San Clemente-based shaper Ron House put four decades worth of experience into designing the Coastal Cruiser, and it shows. It’s a great choice for beginners who, after shelling out more than a grand for a touring board, will probably want it to pull triple duty for surfing and longer expeditions too. On days when I went out with friends on racers, I kept up when paddling downwind. The board was mobile enough to handle sharp turns in the narrow, winding tidal creeks around James Island, and sturdy enough that the wake of passing boats in confined areas weren’t a worry. If there’s a gripe, and it’s a small one, the board doesn’t move as fast upwind on choppy days.
The 12’6 board surfs well too: The flat bottom and a sharp, rockered nose and tail seemed made for the baby waves off Folly Beach. For longer expeditions—read: tour, surf, tour, surf—there are six leash plugs for tying down gear.
YOLO Predator Wide 12’6” Gator
With a unique cut, the Gator is the stand-up paddle equivalent of a ‘57 Chevy, a boat with a lot of float that also inspires second looks. Attracted by the classic design and loads of extras, many of my friends and neighbors graciously offered to test it.
On windy, choppy days, the board sliced through the slop with enough ease that testers felt the need to brag about it to anyone behind them—read: me. “I’m almost putting it on plane,” my friend Chris yelled back after we took off from his dock for an afternoon paddle through James Island’s tidal creeks. If there’s a gripe, it doesn’t surf as easy as flat-bottomed touring boards, but that’s because it’s made for long, fast training runs.
The plumb bow and a pronounced waterline under the front third of the board cut through rougher conditions that moved other flat-bottomed boards around, allowing paddlers to stroke harder and keep a straight line. At 30 inches across and six inches deep, it can carry a big paddler and plenty of gear—up to 250 lbs. Bigger passengers might nitpick, as the side rails of the sunken swale cut off room that might otherwise be available for a wider stance. (YOLO said those side rails will be gone in next year’s model.)
The epoxy and carbon craft has plenty of bells—six leash plugs, a GoPro mount up front, and a GORETex self-breathing valve, and a LiftSUP retractable handle that makes carrying the 25-lb. plank easy. The real beauty of the board, though, shows in the water, where it can cut a line and leave little more than exclamations in its wake.
Kialoa Hulu Light
BEST FOR: Comfortable, powerful strokes during training and racing
When I first took this paddle out of the box, one thing stuck out: The middle of the shaft had an oval shape. Kialoa founder Dave Chun added the feature after customers using outrigger paddles with the same feature raved.

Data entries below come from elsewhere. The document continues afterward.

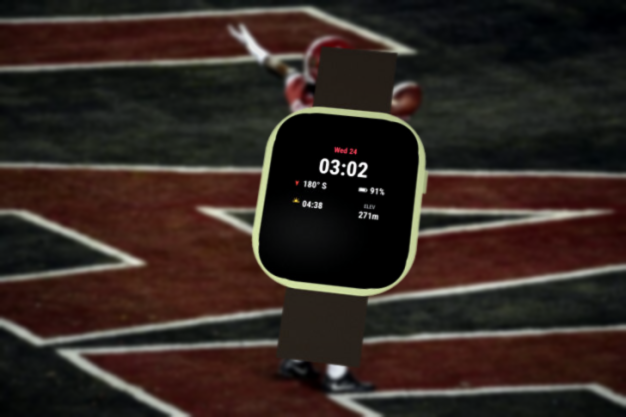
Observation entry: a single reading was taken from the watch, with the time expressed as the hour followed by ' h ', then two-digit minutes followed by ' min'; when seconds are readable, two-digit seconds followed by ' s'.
3 h 02 min
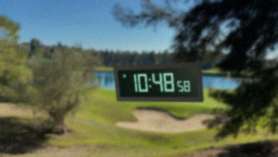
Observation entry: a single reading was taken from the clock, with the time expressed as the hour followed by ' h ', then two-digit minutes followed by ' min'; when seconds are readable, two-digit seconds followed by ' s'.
10 h 48 min
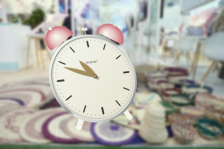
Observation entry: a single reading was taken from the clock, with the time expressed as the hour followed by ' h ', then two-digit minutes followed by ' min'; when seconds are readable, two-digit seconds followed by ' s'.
10 h 49 min
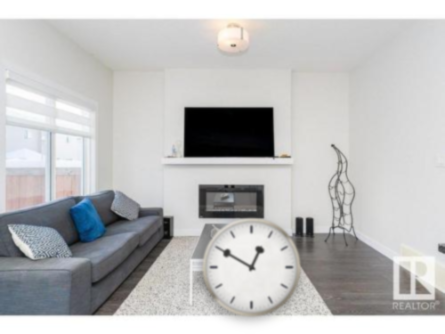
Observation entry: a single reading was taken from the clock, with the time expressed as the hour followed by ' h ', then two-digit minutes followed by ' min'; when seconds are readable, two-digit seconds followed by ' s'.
12 h 50 min
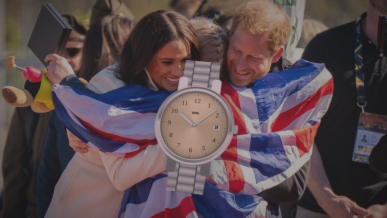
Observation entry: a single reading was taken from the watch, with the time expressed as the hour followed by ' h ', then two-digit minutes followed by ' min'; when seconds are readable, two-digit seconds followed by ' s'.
10 h 08 min
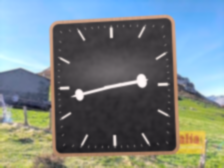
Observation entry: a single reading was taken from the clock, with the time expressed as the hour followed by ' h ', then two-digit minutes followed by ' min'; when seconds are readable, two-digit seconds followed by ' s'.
2 h 43 min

The design adjustment makes perfect sense. The paddle almost disappeared in my hands during long afternoon runs. It felt natural enough in my grip that when I switched to rounded shafts, I wanted the Hulu back.
The teardrop-shaped blade features a slight curve near the tip, which lets the paddle make a cleaner entry into the water with fewer bubbles—allowing it to grab more water for a more efficient stroke. The thinner, lighter (17-ounce) versions of the paddle, the hi-mod carbon fiber Ultralight and Ultralight Gerry Lopez, are best left for expert racers. Beginners and intermediate paddlers looking to develop their strokes should stick to the Hulu, which has a thicker carbon fiber core (19 ounces) that can better handle nicks, strikes, and any awkward, limb-snapping strokes.
Werner Grand Prix M1000
BEST FOR: Going light during long training runs and racing
“That’s light,” my neighbor Lawton, a long-time SUPer who raced in Hawaii, said when he first grabbed the paddle. Every other tester who lifted the roughly 15-ounce paddle had a similar, if slightly more vulgar, reaction. No performance racing paddle is lighter.

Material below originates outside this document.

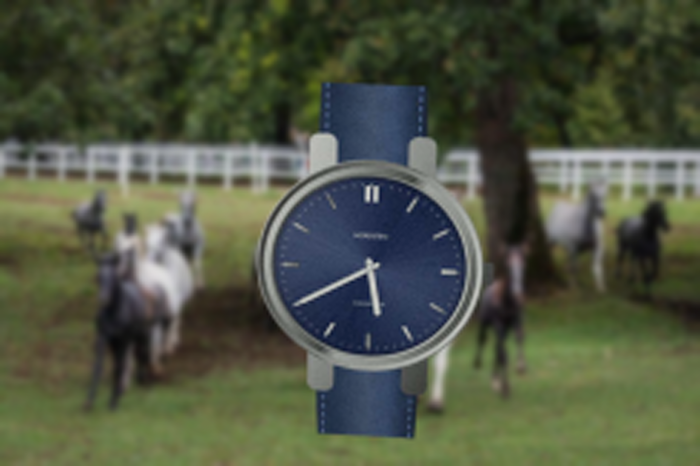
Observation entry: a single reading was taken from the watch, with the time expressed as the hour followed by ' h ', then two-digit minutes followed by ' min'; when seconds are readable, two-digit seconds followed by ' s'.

The lack of weight was welcome on long, fast training runs. The narrow, rectangular 12-degree offset blade allowed for powerful strokes near the board. Like the Hulu Light, a slight curve at the tip of the blade offered a clean entry. At the other end, the sturdy, palm-style grip felt better than the standard straight-edge handle found on so many other paddles.
The Grand Prix comes in three sizes. Werner has a great online sizing chart for ordering the best fit. (The midsized M1000 will fit the widest range of paddlers). There’s also a bent shaft option.